Point angle also changes behavior. A 118-degree point is the historic standard and works well in soft materials. A 135-degree split point, however, is self-centering and drills with less walking or skating on curved or hard surfaces. For metal fabrication and field maintenance, the split point saves time because it eliminates the need for a center punch in many situations.
Setup and Usage Considerations
Jobber drill bits do not require complex installation, but a few setup habits protect your investment. Always secure the bit far enough into the chuck that the jaws grip the smooth shank below the flutes; gripping the flutes themselves damages the cutting edges and throws the bit off-center. Use cutting fluid or lubricant when drilling metal, especially with cobalt bits, because heat is the primary enemy of edge life. Match your drill speed to the material: slower RPM with firm feed pressure for hard metals, higher RPM with moderate pressure for wood and plastic. Let the bit clear chips by withdrawing it periodically in deep holes; packed chips generate friction that dulls edges and work-hardens the hole.
Maintenance and Longevity
Clean bits after each session to remove resin, metal chips, and coolant residue. A light wipe with a dry cloth prevents the micro-pitting that can start on coated surfaces. Store bits in an indexed case or foam insert so edges do not bang against each other during transport. If you own a bit sharpener, cobalt and high-speed steel can often be resharpened several times before the diameter shrinks enough to affect hole size. Titanium-coated bits can be sharpened too, but the coating will be ground away at the cutting lip, so expect slightly reduced life after the first resharpening.
Reliability Signals and How to Compare Reviews
When evaluating jobber drill bits online, look beyond the star average.

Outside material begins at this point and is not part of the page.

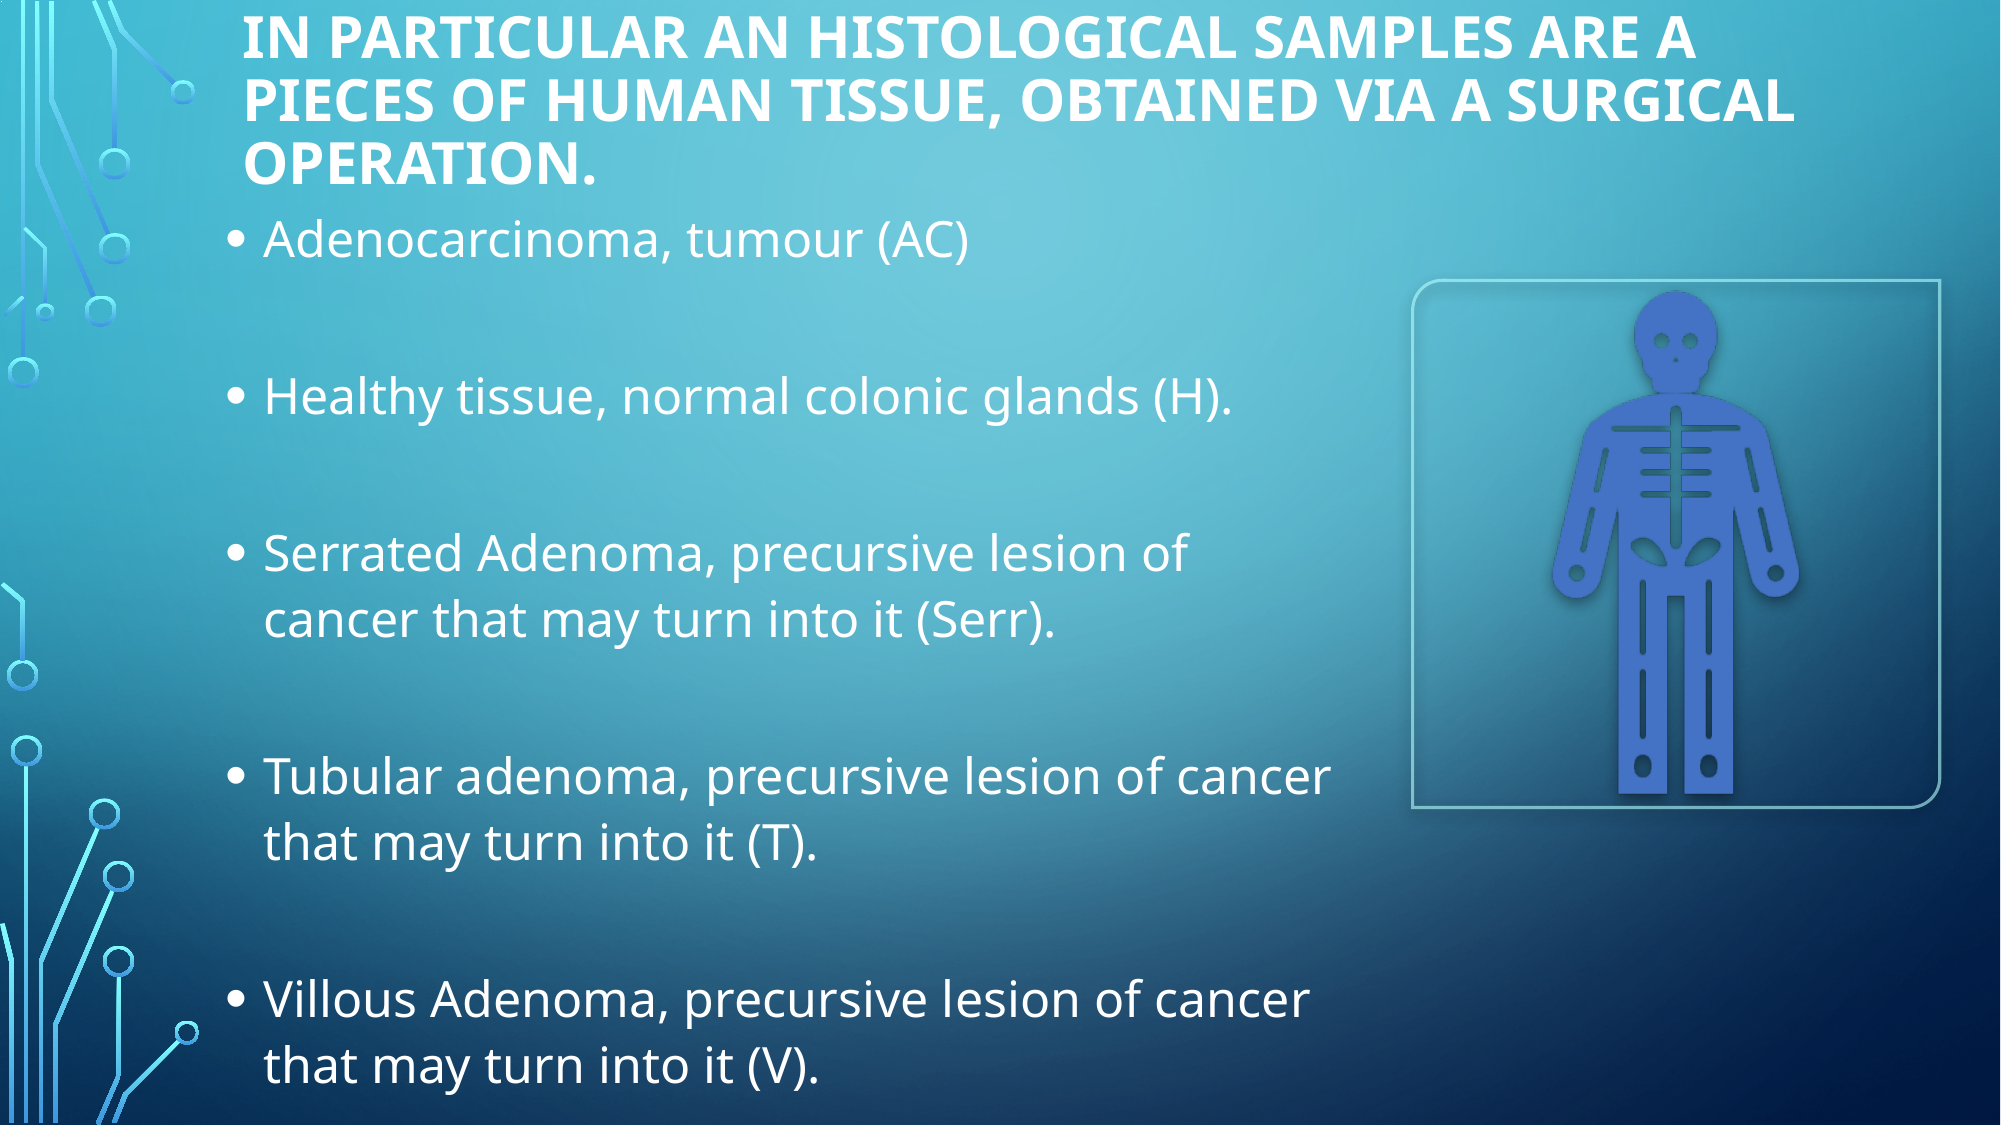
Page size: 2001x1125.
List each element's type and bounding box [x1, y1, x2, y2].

text_box [0, 0, 201, 1125]
picture [201, 0, 2000, 1125]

A 4.6 or 4.8 rating based on several thousand reviews usually indicates consistent manufacturing and packaging quality. Read the critical reviews for patterns: if multiple users report snapped shanks in a specific size, that may signal a heat-treat issue. If negative feedback focuses on rust after storage, the issue is more likely user maintenance than product failure. Positive reviews that mention repeat purchases, clean holes in stainless steel, or long service life in commercial settings carry more weight than one-off anecdotes. Also check whether the reviewer lists the material they drilled; a bit that excels in aluminum may struggle in hardened steel, and context helps you gauge relevance to your own tasks.
Final Recommendations
If you need one versatile set for mixed materials and want proven reliability, the top-ranked 14-piece and 21-piece DEWALT kits offer excellent point geometry, anti-spin shanks, and enormous user validation. For fabricators who spend most of their time in steel or stainless steel, the Bosch cobalt M42 set provides higher heat tolerance and a robust case. Budget-minded buyers who still want cobalt performance should look at the 13-piece M35 kit, which delivers jobber-length reach and hardened-metal capability at an entry-level commitment. Those who drill a single size repeatedly—such as 1/4-inch or 1/8-inch holes in production fixtures—will get better economy per edge by buying a dedicated twelve-pack of cobalt jobber bits rather than replacing an entire index set. Match the bit material to your hardest typical workpiece, choose a point style that reduces setup time, and invest in a case that keeps your edges protected; the right jobber drill bits will repay that attention with cleaner holes and fewer mid-project replacements.